#### [What is needed]
Rewrite the entries below, swapping every "slice" for "wedge" and keeping everything else the same.

#### [Record extracts]
────────────────

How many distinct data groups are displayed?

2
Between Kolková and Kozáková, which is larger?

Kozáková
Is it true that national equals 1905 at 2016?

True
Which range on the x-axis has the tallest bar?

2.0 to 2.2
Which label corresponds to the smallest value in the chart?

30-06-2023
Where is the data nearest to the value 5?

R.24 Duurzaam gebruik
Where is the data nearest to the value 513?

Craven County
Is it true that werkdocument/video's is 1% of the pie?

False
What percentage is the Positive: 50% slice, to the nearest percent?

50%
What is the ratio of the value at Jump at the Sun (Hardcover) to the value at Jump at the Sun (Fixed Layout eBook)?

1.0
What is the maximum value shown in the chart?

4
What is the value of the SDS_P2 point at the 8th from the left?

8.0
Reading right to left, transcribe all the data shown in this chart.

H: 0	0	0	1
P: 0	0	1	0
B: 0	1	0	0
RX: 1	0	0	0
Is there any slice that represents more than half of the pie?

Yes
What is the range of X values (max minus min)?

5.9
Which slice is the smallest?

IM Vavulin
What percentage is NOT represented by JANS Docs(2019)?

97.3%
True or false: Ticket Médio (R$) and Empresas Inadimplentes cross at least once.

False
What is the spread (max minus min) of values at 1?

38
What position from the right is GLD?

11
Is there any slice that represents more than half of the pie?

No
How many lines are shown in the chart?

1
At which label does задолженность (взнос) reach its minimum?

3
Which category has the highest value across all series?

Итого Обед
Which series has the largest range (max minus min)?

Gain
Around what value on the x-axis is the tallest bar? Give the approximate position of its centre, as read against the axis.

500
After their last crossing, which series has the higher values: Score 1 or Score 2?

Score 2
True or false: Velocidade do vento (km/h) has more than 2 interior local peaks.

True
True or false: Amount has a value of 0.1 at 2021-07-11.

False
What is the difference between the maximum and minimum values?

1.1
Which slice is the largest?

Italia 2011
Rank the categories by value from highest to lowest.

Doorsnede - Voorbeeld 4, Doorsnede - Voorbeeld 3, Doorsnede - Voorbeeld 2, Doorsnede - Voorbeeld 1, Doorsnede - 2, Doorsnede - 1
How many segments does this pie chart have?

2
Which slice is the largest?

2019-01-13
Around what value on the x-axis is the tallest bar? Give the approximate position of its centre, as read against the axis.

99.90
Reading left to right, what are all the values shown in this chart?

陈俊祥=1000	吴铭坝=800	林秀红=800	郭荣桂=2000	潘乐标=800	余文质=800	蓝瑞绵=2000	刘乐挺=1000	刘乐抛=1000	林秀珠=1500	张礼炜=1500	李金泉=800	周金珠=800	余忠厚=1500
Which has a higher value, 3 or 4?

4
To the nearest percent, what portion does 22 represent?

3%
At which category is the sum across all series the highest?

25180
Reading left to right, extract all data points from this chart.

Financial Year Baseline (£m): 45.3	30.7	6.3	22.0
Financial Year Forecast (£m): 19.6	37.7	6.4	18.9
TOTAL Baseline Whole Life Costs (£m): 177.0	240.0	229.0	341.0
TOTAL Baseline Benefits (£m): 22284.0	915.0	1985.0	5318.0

────────────────

#### [Result of the exercise]
How many distinct data groups are displayed?

2
Between Kolková and Kozáková, which is larger?

Kozáková
Is it true that national equals 1905 at 2016?

True
Which range on the x-axis has the tallest bar?

2.0 to 2.2
Which label corresponds to the smallest value in the chart?

30-06-2023
Where is the data nearest to the value 5?

R.24 Duurzaam gebruik
Where is the data nearest to the value 513?

Craven County
Is it true that werkdocument/video's is 1% of the pie?

False
What percentage is the Positive: 50% wedge, to the nearest percent?

50%
What is the ratio of the value at Jump at the Sun (Hardcover) to the value at Jump at the Sun (Fixed Layout eBook)?

1.0
What is the maximum value shown in the chart?

4
What is the value of the SDS_P2 point at the 8th from the left?

8.0
Reading right to left, transcribe all the data shown in this chart.

H: 0	0	0	1
P: 0	0	1	0
B: 0	1	0	0
RX: 1	0	0	0
Is there any wedge that represents more than half of the pie?

Yes
What is the range of X values (max minus min)?

5.9
Which wedge is the smallest?

IM Vavulin
What percentage is NOT represented by JANS Docs(2019)?

97.3%
True or false: Ticket Médio (R$) and Empresas Inadimplentes cross at least once.

False
What is the spread (max minus min) of values at 1?

38
What position from the right is GLD?

11
Is there any wedge that represents more than half of the pie?

No
How many lines are shown in the chart?

1
At which label does задолженность (взнос) reach its minimum?

3
Which category has the highest value across all series?

Итого Обед
Which series has the largest range (max minus min)?

Gain
Around what value on the x-axis is the tallest bar? Give the approximate position of its centre, as read against the axis.

500
After their last crossing, which series has the higher values: Score 1 or Score 2?

Score 2
True or false: Velocidade do vento (km/h) has more than 2 interior local peaks.

True
True or false: Amount has a value of 0.1 at 2021-07-11.

False
What is the difference between the maximum and minimum values?

1.1
Which wedge is the largest?

Italia 2011
Rank the categories by value from highest to lowest.

Doorsnede - Voorbeeld 4, Doorsnede - Voorbeeld 3, Doorsnede - Voorbeeld 2, Doorsnede - Voorbeeld 1, Doorsnede - 2, Doorsnede - 1
How many segments does this pie chart have?

2
Which wedge is the largest?

2019-01-13
Around what value on the x-axis is the tallest bar? Give the approximate position of its centre, as read against the axis.

99.90
Reading left to right, what are all the values shown in this chart?

陈俊祥=1000	吴铭坝=800	林秀红=800	郭荣桂=2000	潘乐标=800	余文质=800	蓝瑞绵=2000	刘乐挺=1000	刘乐抛=1000	林秀珠=1500	张礼炜=1500	李金泉=800	周金珠=800	余忠厚=1500
Which has a higher value, 3 or 4?

4
To the nearest percent, what portion does 22 represent?

3%
At which category is the sum across all series the highest?

25180
Reading left to right, extract all data points from this chart.

Financial Year Baseline (£m): 45.3	30.7	6.3	22.0
Financial Year Forecast (£m): 19.6	37.7	6.4	18.9
TOTAL Baseline Whole Life Costs (£m): 177.0	240.0	229.0	341.0
TOTAL Baseline Benefits (£m): 22284.0	915.0	1985.0	5318.0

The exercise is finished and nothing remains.